**Consigne:** Pouvez-vous recopier à l'identique les lignes de la liste comprises entre celle qui contient « Jó minőségű kosárlabdapálya a Páskom » et celle qui contient « 產品的買賣及貿易事業。 », ces deux lignes incluses ? Omettez les images dans votre réponse.

# # #

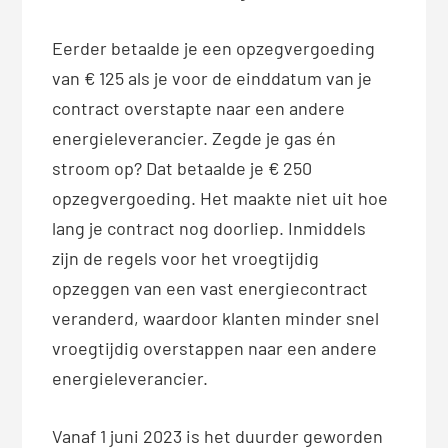
Eerder betaalde je een opzegvergoeding
van € 125 als je voor de einddatum van je
contract overstapte naar een andere
energieleverancier. Zegde je gas én
stroom op? Dat betaalde je € 250
opzegvergoeding. Het maakte niet uit hoe
lang je contract nog doorliep. Inmiddels
zijn de regels voor het vroegtijdig
opzeggen van een vast energiecontract
veranderd, waardoor klanten minder snel
vroegtijdig overstappen naar een andere
energieleverancier.
Vanaf 1 juni 2023 is het duurder geworden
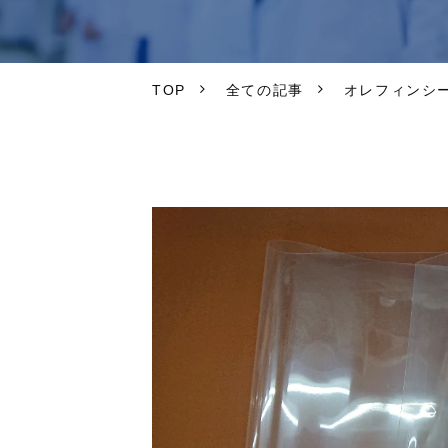
TOP
全ての記事
オレフィンシ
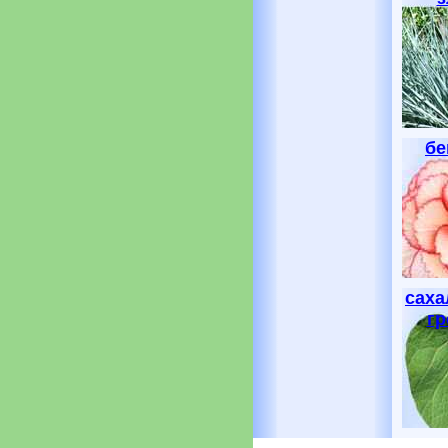
бе
саха
гр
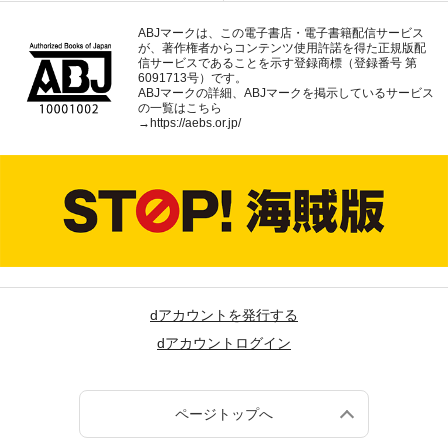
ABJマークは、この電子書店・電子書籍配信サービス
が、著作権者からコンテンツ使用許諾を得た正規版配
信サービスであることを示す登録商標（登録番号 第
6091713号）です。
ABJマークの詳細、ABJマークを掲示しているサービス
の一覧はこちら
→
https://aebs.or.jp/
dアカウントを発行する
dアカウントログイン
ページトップへ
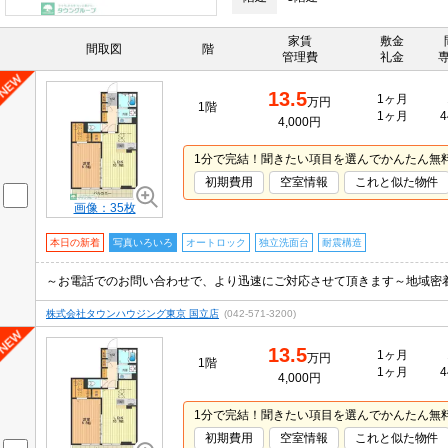
家賃
敷金
間取図
階
管理費
礼金
13.5
1ヶ月
万円
1階
1ヶ月
4
4,000円
1分で完結！聞きたい項目を選んでかんたん無
初期費用
空室情報
これと似た物件
画像：35枚
本日の新着
写真いろいろ
オートロック
独立洗面台
耐震構造
～お電話でのお問い合わせで、より迅速にご対応させて頂きます～地域密
株式会社タウンハウジング東京 国立店
(042-571-3200)
13.5
1ヶ月
万円
1階
1ヶ月
4
4,000円
1分で完結！聞きたい項目を選んでかんたん無
初期費用
空室情報
これと似た物件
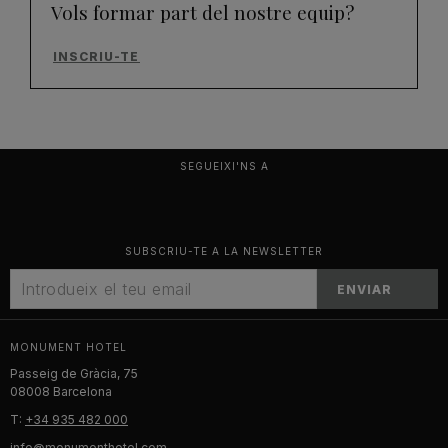
Vols formar part del nostre equip?
INSCRIU-TE
SEGUEIXI'NS A
SUBSCRIU-TE A LA NEWSLETTER
ENVIAR
MONUMENT HOTEL
Passeig de Gràcia, 75
08008 Barcelona
T:
+34 935 482 000
info@monumenthotel.com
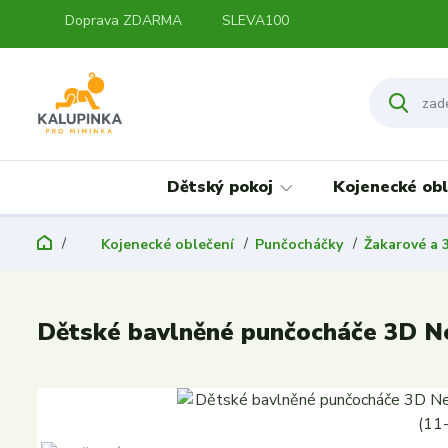
Doprava ZDARMA
SLEVA100
Dětský pokoj
Kojenecké obl
Kojenecké oblečení
Punčocháčky
Žakarové a 
Dětské bavlněné punčocháče 3D Ne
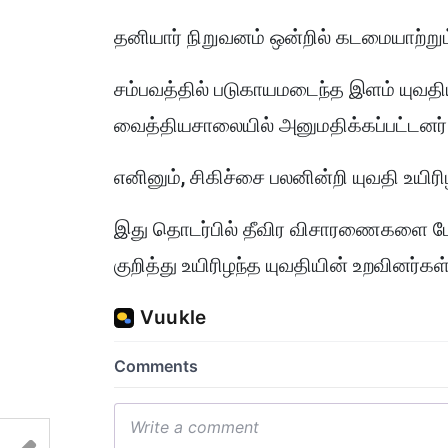
தனியார் நிறுவனம் ஒன்றில் கடமையாற்றும
சம்பவத்தில் படுகாயமடைந்த இளம் யுவதிய
வைத்தியசாலையில் அனுமதிக்கப்பட்டனர்
எனினும், சிகிச்சை பலனின்றி யுவதி உயிரிழ
இது தொடர்பில் தீவிர விசாரணைகளை மேற
குறித்து உயிரிழந்த யுவதியின் உறவினர்க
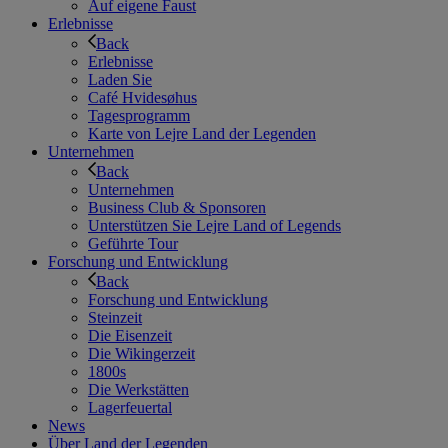
Auf eigene Faust
Erlebnisse
Back
Erlebnisse
Laden Sie
Café Hvidesøhus
Tagesprogramm
Karte von Lejre Land der Legenden
Unternehmen
Back
Unternehmen
Business Club & Sponsoren
Unterstützen Sie Lejre Land of Legends
Geführte Tour
Forschung und Entwicklung
Back
Forschung und Entwicklung
Steinzeit
Die Eisenzeit
Die Wikingerzeit
1800s
Die Werkstätten
Lagerfeuertal
News
Über Land der Legenden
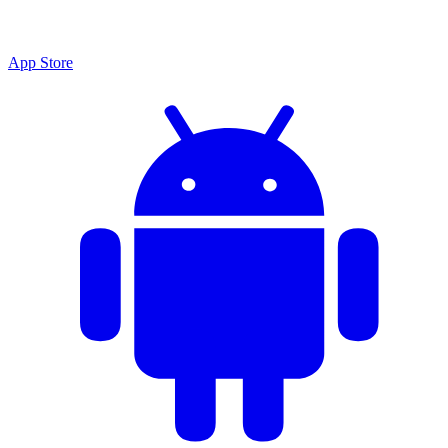
App Store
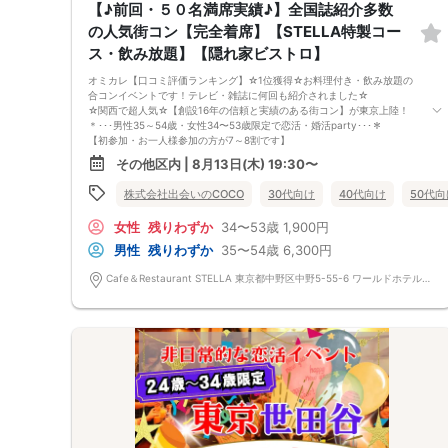
【♪前回・５０名満席実績♪】全国誌紹介多数
フードを提供いただいております♪
の人気街コン【完全着席】【STELLA特製コー
心もお腹も満足していただけますよ♪
《フリードリンク(90L.O)》
ス・飲み放題】【隠れ家ビストロ】
☆店員さんがご丁寧に一杯ずつ手作り致します！
100種類以上の豊富なドリンクメニュー、変わり種ドリンクもご用意♪
オミカレ【口コミ評価ランキング】☆1位獲得☆お料理付き・飲み放題の
□ビール（お店おすすめのクラフトビールとなります、お一人様一杯まで
合コンイベントです！テレビ・雑誌に何回も紹介されました☆
となります）
☆関西で超人気☆【創設16年の信頼と実績のある街コン】が東京上陸！
□チューハイ
＊･･･男性35～54歳・女性34〜53歳限定で恋活・婚活party･･･＊
□ハイボール
【初参加・お一人様参加の方が7～8割です】
□グラスワイン
安心してご参加ください♪
その他区内 | 8月13日(木) 19:30〜
□焼酎
お一人様でも気軽に参加できるparty☆
□各種カクテル
当イベントスタッフが参加者様の立場に立って、最初から最後まで徹底的
株式会社出会いのCOCO
30代向け
40代向け
50代向
□各種ソフトドリンク
にサポートします♪
【 服装 】
■□完全着席♪MCによる席がえあり！ ドラマのロケ地・結婚式の二次会
お気に入りの普段着でご参加ください。
女性
残りわずか
34〜53歳
1,900円
の有名店で合コンPARTY■□
【 参加定員数 】
お店自慢のお料理を召し上がって頂きながら、ゆっくりと交流をお楽しみ
男性
残りわずか
35〜54歳
6,300円
50名様
頂きたいと思います。
🔳最小開催人数：3対3
《ドラマのロケ地で有名な会場で完全着席PARTY》
Cafe＆Restaurant STELLA 東京都中野区中野5-55-6 ワールドホテル B1F
🔳中止判断タイミング：開催1時間前
完全着席スタイルですので、立食形式が苦手な方や人見知りな方には是非
🔳飲食あり
オススメです
落ち着いた空間での交流が楽しめます！
《一人参加、初参加大歓迎》
完全着席スタイルですのでひとりぼっちになることはありません！お一人
様参加者様同士の席の配置。
スタッフのフォローが人気の理由です。
《恋人、友人、人脈、必ず出会える！関西で超人気の飲み会！が東京上
陸！》
□結婚がしたい
□恋人が欲しい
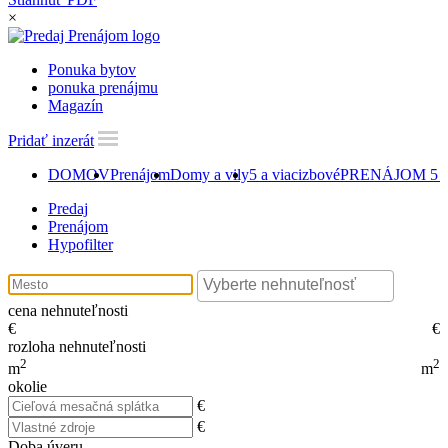
×
Ponuka bytov
ponuka prenájmu
Magazín
Pridať inzerát
DOMOV
Prenájom
Domy a vily
5 a viacizbové
PRENÁJOM 5 iz
Predaj
Prenájom
Hypofilter
cena nehnuteľnosti
€
€
rozloha nehnuteľnosti
2
2
m
m
okolie
€
€
Doba úveru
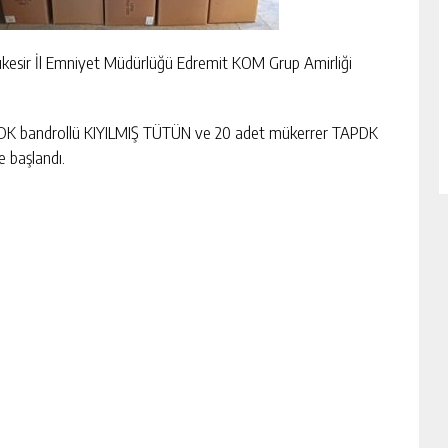
ıkesir İl Emniyet Müdürlüğü Edremit KOM Grup Amirliği
TAPDK bandrollü KIYILMIŞ TÜTÜN ve 20 adet mükerrer TAPDK
e başlandı.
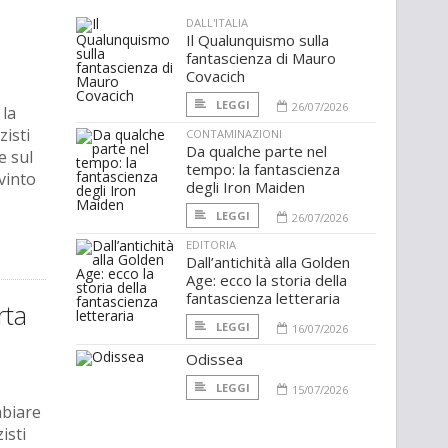
DALL'ITALIA
Il Qualunquismo sulla
fantascienza di Mauro
Covacich
LEGGI
26/07/2026
 la
zisti
CONTAMINAZIONI
Da qualche parte nel
e sul
tempo: la fantascienza
vinto
degli Iron Maiden
LEGGI
26/07/2026
EDITORIA
Dall’antichità alla Golden
Age: ecco la storia della
fantascienza letteraria
rta
LEGGI
16/07/2026
Odissea
LEGGI
15/07/2026
mbiare
isti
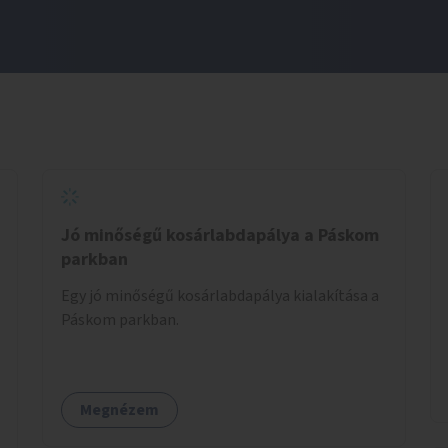
Jó minőségű kosárlabdapálya a Páskom
parkban
Egy jó minőségű kosárlabdapálya kialakítása a
Páskom parkban.
Megnézem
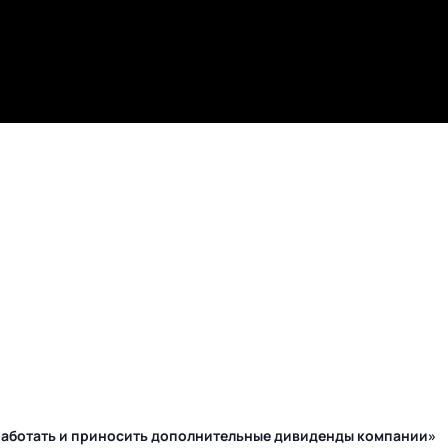
у работать и приносить дополнительные дивиденды компании»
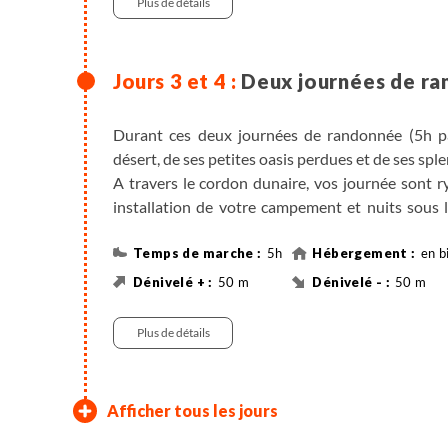
Plus de détails
Deux journées de ran
Durant ces deux journées de randonnée (5h par
désert, de ses petites oasis perdues et de ses sp
A travers le cordon dunaire, vos journée sont r
installation de votre campement et nuits sous 
dunes sous le ciel étoilé.
5h
en b
50 m
50 m
Randonnée
Plus de détails
Erg Oriental - Douz - Mat
Ksar Hallouf - Tataouine 
Douiret - Toujaine - Chen
Djerba - Vol retour
Afficher tous les jours
dormeurs "Rgoud Esabaa" - Douir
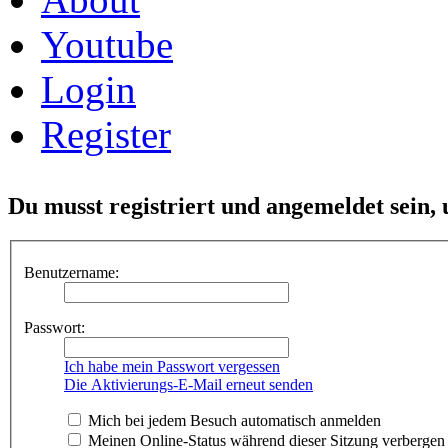
Youtube
Login
Register
Du musst registriert und angemeldet sein,
Benutzername:
Passwort:
Ich habe mein Passwort vergessen
Die Aktivierungs-E-Mail erneut senden
Mich bei jedem Besuch automatisch anmelden
Meinen Online-Status während dieser Sitzung verbergen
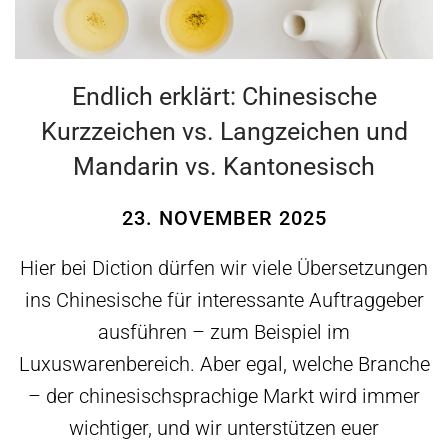
Endlich erklärt: Chinesische
Kurzzeichen vs. Langzeichen und
Mandarin vs. Kantonesisch
23. NOVEMBER 2025
Hier bei Diction dürfen wir viele Übersetzungen
ins Chinesische für interessante Auftraggeber
ausführen – zum Beispiel im
Luxuswarenbereich. Aber egal, welche Branche
– der chinesischsprachige Markt wird immer
wichtiger, und wir unterstützen euer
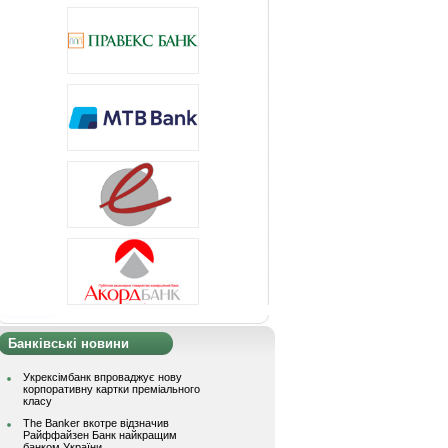
Банківські новини
Укрексімбанк впроваджує нову
корпоративну картки преміального
класу
The Banker вкотре відзначив
Райффайзен Банк найкращим
банком України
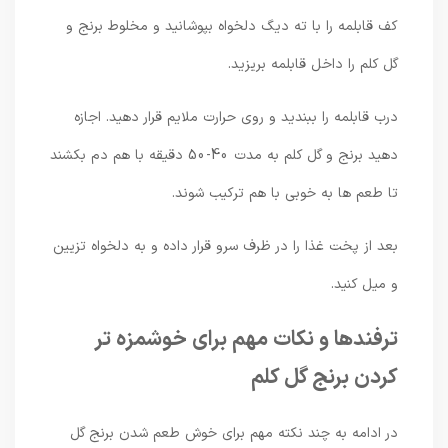
کف قابلمه را با ته دیگ دلخواه بپوشانید و مخلوط برنج و
گل کلم را داخل قابلمه بریزید.
درب قابلمه را ببندید و روی حرارت ملایم قرار دهید. اجازه
دهید برنج و گل کلم به مدت 40-50 دقیقه با هم دم بکشند
تا طعم ها به خوبی با هم ترکیب شوند.
بعد از پخت غذا را در ظرف سرو قرار داده و به دلخواه تزیین
و میل کنید.
ترفندها و نکات مهم برای خوشمزه تر
کردن برنج گل کلم
در ادامه به چند نکته مهم برای خوش طعم شدن برنج گل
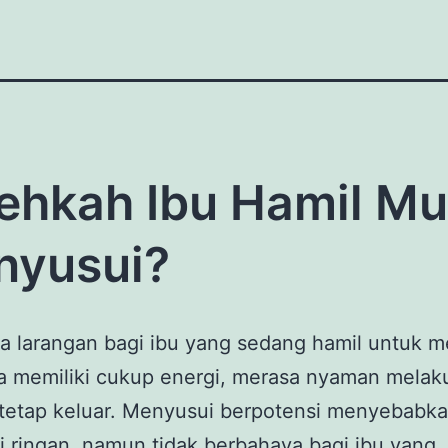
ehkah Ibu Hamil M
nyusui?
a larangan bagi ibu yang sedang hamil untuk m
ia memiliki cukup energi, merasa nyaman melak
 tetap keluar. Menyusui berpotensi menyebabk
i ringan, namun tidak berbahaya bagi ibu yang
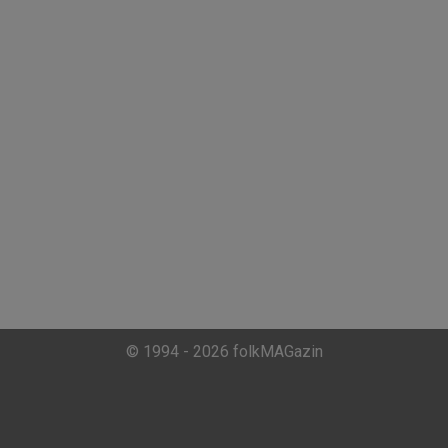
© 1994 - 2026 folkMAGazin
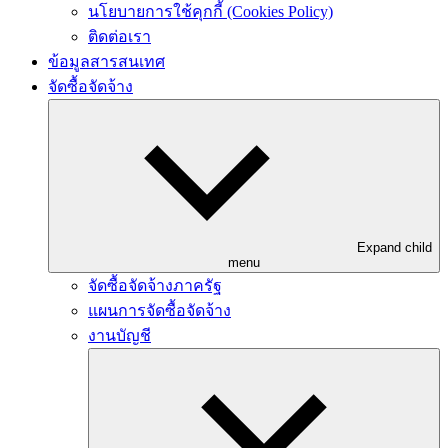
นโยบายการใช้คุกกี้ (Cookies Policy)
ติดต่อเรา
ข้อมูลสารสนเทศ
จัดซื้อจัดจ้าง
Expand child
menu
จัดซื้อจัดจ้างภาครัฐ
แผนการจัดซื้อจัดจ้าง
งานบัญชี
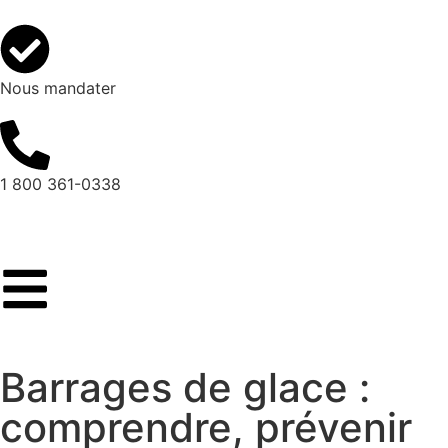
Nous mandater
1 800 361-0338
Barrages de glace :
comprendre, prévenir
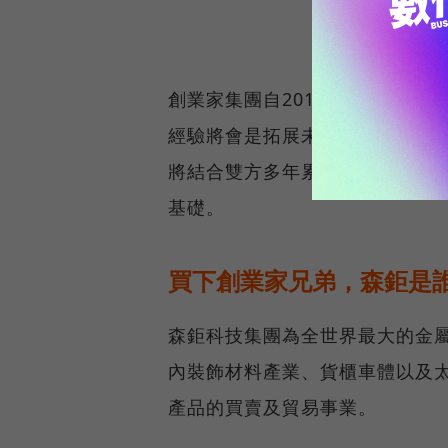
創業家集團自2012年成立，已
經驗將會是拓展未來營運的基礎
將結合雙方多年累積之實踐經驗
基礎。
買下創業家兄弟，森鉅是
森鉅科技集團為全世界最大的金
內裝飾材料產業、貨櫃車體以及
產品的買賣及貿易事業。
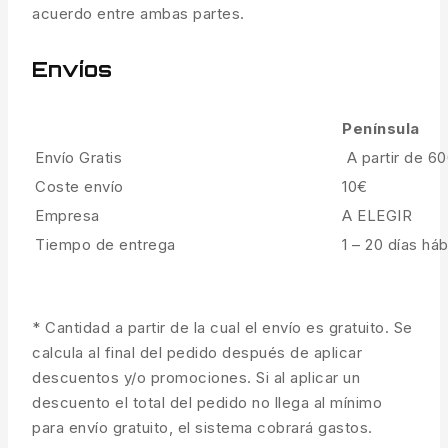
acuerdo entre ambas partes.
Envíos
Península
Envío Gratis
A partir de 6
Coste envío
10€
Empresa
A ELEGIR
Tiempo de entrega
1 – 20 días háb
* Cantidad a partir de la cual el envío es gratuito. Se
calcula al final del pedido después de aplicar
descuentos y/o promociones. Si al aplicar un
descuento el total del pedido no llega al mínimo
para envío gratuito, el sistema cobrará gastos.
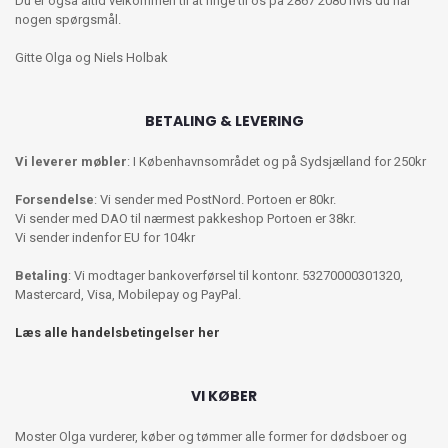
Du er også altid velkommen til at ringe til os på 2867 2080 hvis du har
nogen spørgsmål.
Gitte Olga og Niels Holbak
BETALING & LEVERING
Vi leverer møbler
: I Københavnsområdet og på Sydsjælland for 250kr
Forsendelse
: Vi sender med PostNord. Portoen er 80kr.
Vi sender med DAO til nærmest pakkeshop Portoen er 38kr.
Vi sender indenfor EU for 104kr
Betaling
: Vi modtager bankoverførsel til kontonr. 53270000301320,
Mastercard, Visa, Mobilepay og PayPal.
Læs alle handelsbetingelser her
VI KØBER
Moster Olga vurderer, køber og tømmer alle former for dødsboer og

# # #

**Réponse ci-dessous:**
Jó minőségű kosárlabdapálya a Páskom
parkban
Egy jó minőségű kosárlabdapálya kialakítása a
Páskom parkban.
Megnézem
у работать и приносить дополнительные дивиденды компании»
Plus de détails
Deux journées de ran
Durant ces deux journées de randonnée (5h par
désert, de ses petites oasis perdues et de ses sp
A travers le cordon dunaire, vos journée sont r
installation de votre campement et nuits sous 
dunes sous le ciel étoilé.
5h
en b
50 m
50 m
Randonnée
Plus de détails
Erg Oriental - Douz - Mat
Ksar Hallouf - Tataouine 
Douiret - Toujaine - Chen
Djerba - Vol retour
Afficher tous les jours
dormeurs "Rgoud Esabaa" - Douir
Youtube
Login
Register
Du musst registriert und angemeldet sein,
Benutzername:
Passwort:
Ich habe mein Passwort vergessen
Die Aktivierungs-E-Mail erneut senden
Mich bei jedem Besuch automatisch anmelden
Meinen Online-Status während dieser Sitzung verbergen
Endlich erklärt: Chinesische
Kurzzeichen vs. Langzeichen und
Mandarin vs. Kantonesisch
23. NOVEMBER 2025
Hier bei Diction dürfen wir viele Übersetzungen
ins Chinesische für interessante Auftraggeber
ausführen – zum Beispiel im
Luxuswarenbereich. Aber egal, welche Branche
– der chinesischsprachige Markt wird immer
wichtiger, und wir unterstützen euer
Банківські новини
Укрексімбанк впроваджує нову
корпоративну картки преміального
класу
The Banker вкотре відзначив
Райффайзен Банк найкращим
банком України
کف قابلمه را با ته دیگ دلخواه بپوشانید و مخلوط برنج و
گل کلم را داخل قابلمه بریزید.
درب قابلمه را ببندید و روی حرارت ملایم قرار دهید. اجازه
دهید برنج و گل کلم به مدت 40-50 دقیقه با هم دم بکشند
تا طعم ها به خوبی با هم ترکیب شوند.
بعد از پخت غذا را در ظرف سرو قرار داده و به دلخواه تزیین
و میل کنید.
ترفندها و نکات مهم برای خوشمزه تر
کردن برنج گل کلم
در ادامه به چند نکته مهم برای خوش طعم شدن برنج گل
ehkah Ibu Hamil M
nyusui?
a larangan bagi ibu yang sedang hamil untuk m
ia memiliki cukup energi, merasa nyaman melak
 tetap keluar. Menyusui berpotensi menyebabk
i ringan, namun tidak berbahaya bagi ibu yang
© 1994 - 2026 folkMAGazin
นโยบายการใช้คุกกี้ (Cookies Policy)
ติดต่อเรา
ข้อมูลสารสนเทศ
จัดซื้อจัดจ้าง
Expand child
menu
จัดซื้อจัดจ้างภาครัฐ
แผนการจัดซื้อจัดจ้าง
งานบัญชี
Nous mandater
1 800 361-0338
Barrages de glace :
comprendre, prévenir
創業家集團自2012年成立，已
經驗將會是拓展未來營運的基礎
將結合雙方多年累積之實踐經驗
基礎。
買下創業家兄弟，森鉅是
森鉅科技集團為全世界最大的金
內裝飾材料產業、貨櫃車體以及
產品的買賣及貿易事業。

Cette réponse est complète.